De repente, se escuchó un alarido, al parecer el pulpo había sido herido porque comenzó a llenarse de sangre. Ella no pudo ver de dónde exactamente venía el ataque, solo observó que un muchacho desconocido emergía de las aguas de una forma sobrenatural y lo volvía a atacar lanzando un hechizo que iluminó el lugar. Poco a poco el pulpo se hundió y el joven cayó al agua.

Camila intentó observar qué pasaba, pero todo volvía a estar oscuro como al principio. Pasaron unos segundos dónde reinó la calma, solo se podía escuchar el sonido del mar agitado. Por consiguiente, observó cómo una persona desconocida subía por la escalera del puente. Ella corrió hacia allí al notar que estaba sosteniendo a Alejandro sobre sus hombros, con cuidado, lo ayudó a ponerlo en el suelo.

—¿Qué le pasó? — preguntó Camila con la voz temblorosa—. ¿Quién eres tú?

Un adolescente estaba frente a ella. El cabello mojado le caía sobre la frente y su pecho se movía de forma agitada. Él no le respondió, solo comenzó a examinar a Alejandro con detenimiento.

—No está respirando— dijo y comenzó a realizarle primeros auxilios. Puso sus manos sobre su tórax y presionó repetidas veces.

—¿Se va a morir? —insistió Camila, a punto de llorar. ¿Dónde estaba Corazón de la Tierra? ¿Acaso no había sentido que estaban en peligro? —. ¡Dime si va a morir!— gritó desesperada.

—No lo sé— respondió él, un poco molesto por su insistencia. Siguió haciendo la maniobra hasta que Alejandro reaccionó de golpe y comenzó a toser. Luego vomitó toda el agua que se había tragado. Camila se arrodilló en el suelo para ayudarlo.

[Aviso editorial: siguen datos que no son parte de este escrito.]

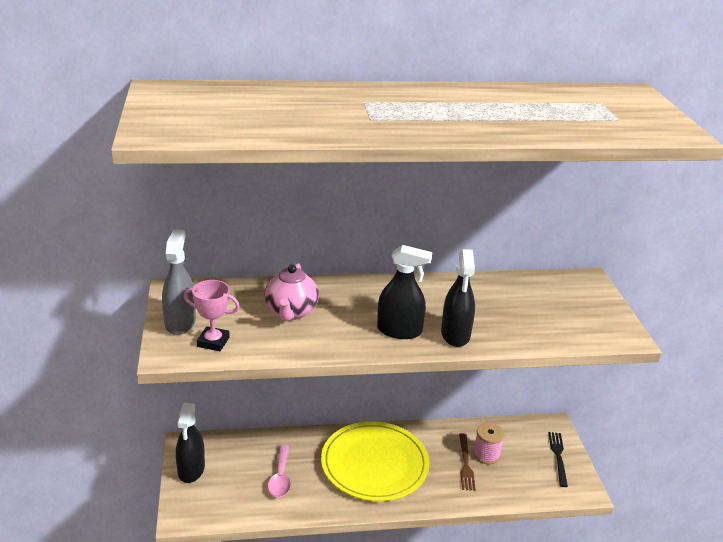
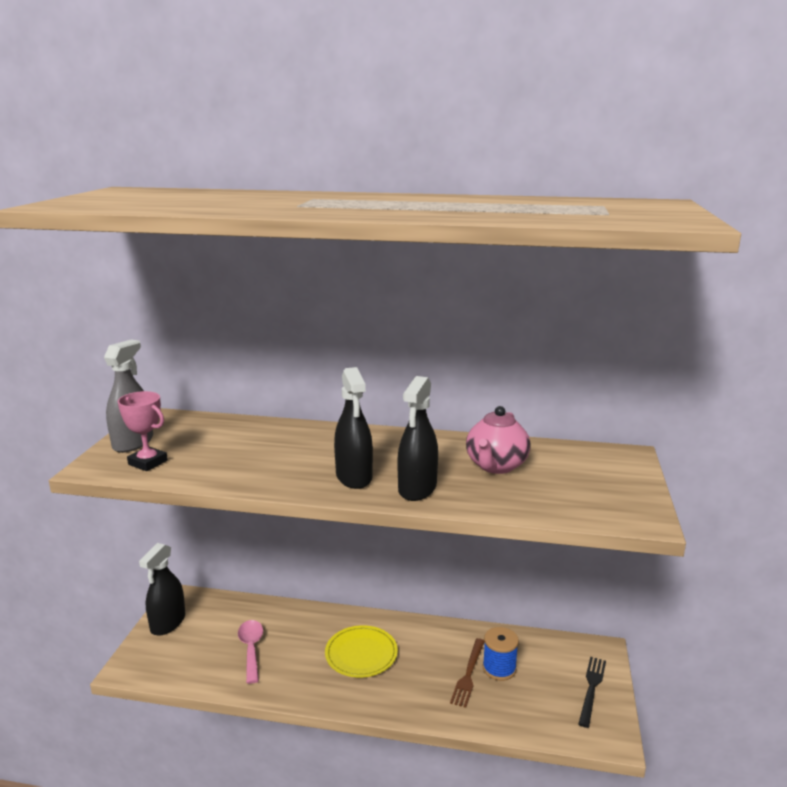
camera: 20 degrees right, 10 degrees down
pink teapot [264,263,319,321] -> pink teapot moved to [466,406,531,474]
pink spoon [268,445,291,497] -> pink spoon turned 150 degrees clockwise [238,620,263,684]
yellow plate [321,421,429,501] -> yellow plate [325,625,398,677], size x0.57
black spray bottle [377,245,432,339] -> black spray bottle turned 45 degrees clockwise [334,367,373,489]
pink spool [473,423,505,464] -> blue spool [483,627,519,681]

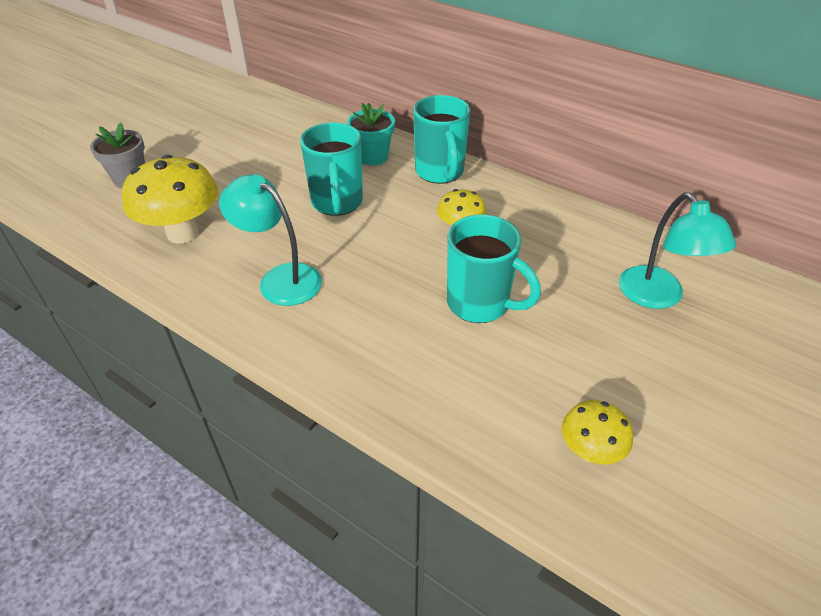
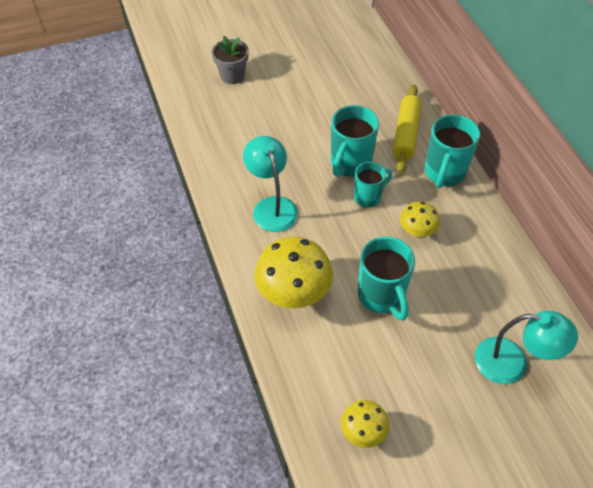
camera: 35 degrees right, 10 degrees up
yellow mushroom [122,155,218,244] -> yellow mushroom moved to [254,237,333,308]
turquoise flower pot [347,103,395,166] -> yellow rolling pin [393,85,421,173]
turquoise lamp [619,193,736,309] -> turquoise lamp turned 90 degrees counterclockwise [475,311,578,384]
none -> turquoise mug [354,162,392,208]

—¿Qué ha pasado? —preguntó Alejandro, un poco desorientado. Luego reparó en la presencia del otro muchacho—. ¿Quién es él?

Camila no tenía una respuesta para esa pregunta, solo sabía que también era un Elegido. Había sentido su magia cuando la agarró de la mano para ayudarla a subir al puente.

—Es un Elegido. — Una voz los hizo sobresaltarse. Era Corazón de la Tierra que acababa de aparecer. Camila respiró aliviada—. ¿Están bien?

—Casi morimos si no fuera por él... —Camila señaló al muchacho que seguía serio en su lugar. Su voz sonó enojada. —. ¿No se supone que vendrías en caso de peligro?

—Aquí estoy— dijo el mago sin inmutarse, Camila lo miró con más enojo aún—. Y por lo que veo ustedes lograron defenderse bastante bien.

—¿Y este señor quién es? ¿Lo conoces? — le preguntó Alejandro a Camila, todavía sin comprender todo lo ocurrido.

—Un pulpo gigante casi nos mata. No parecía ser normal—explicó Camila a Corazón de la Tierra, ignorando a Alejandro.

—No era normal, estaba cargado de magia negra, puedo sentirla aún. Alguien usó al pulpo para intentar dañarlos.

Justo en ese momento el muchacho desconocido cayó de rodillas. Luego soltó un aullido de dolor que preocupó a todos. Su cuerpo comenzó a estremecerse, como si tuviera pequeños espasmos.

—¿Qué le pasa? — preguntó Camila con nerviosismo.

—Es la tinta del pulpo, debió ser venenosa. Debemos llevarlo a un lugar seguro y rápido— sentenció Corazón de la Tierra—. Sosténganse de mi brazo— ordenó tras agacharse junto al chico misterioso.

Los otros chicos obedecieron y se aferraron al brazo del anciano, sin hacer preguntas. Corazón de la Tierra frotó un llamativo anillo dorado que llevaba en su dedo anular. En pocos segundos todo comenzó a moverse precipitadamente, como si estuvieran en una montaña rusa.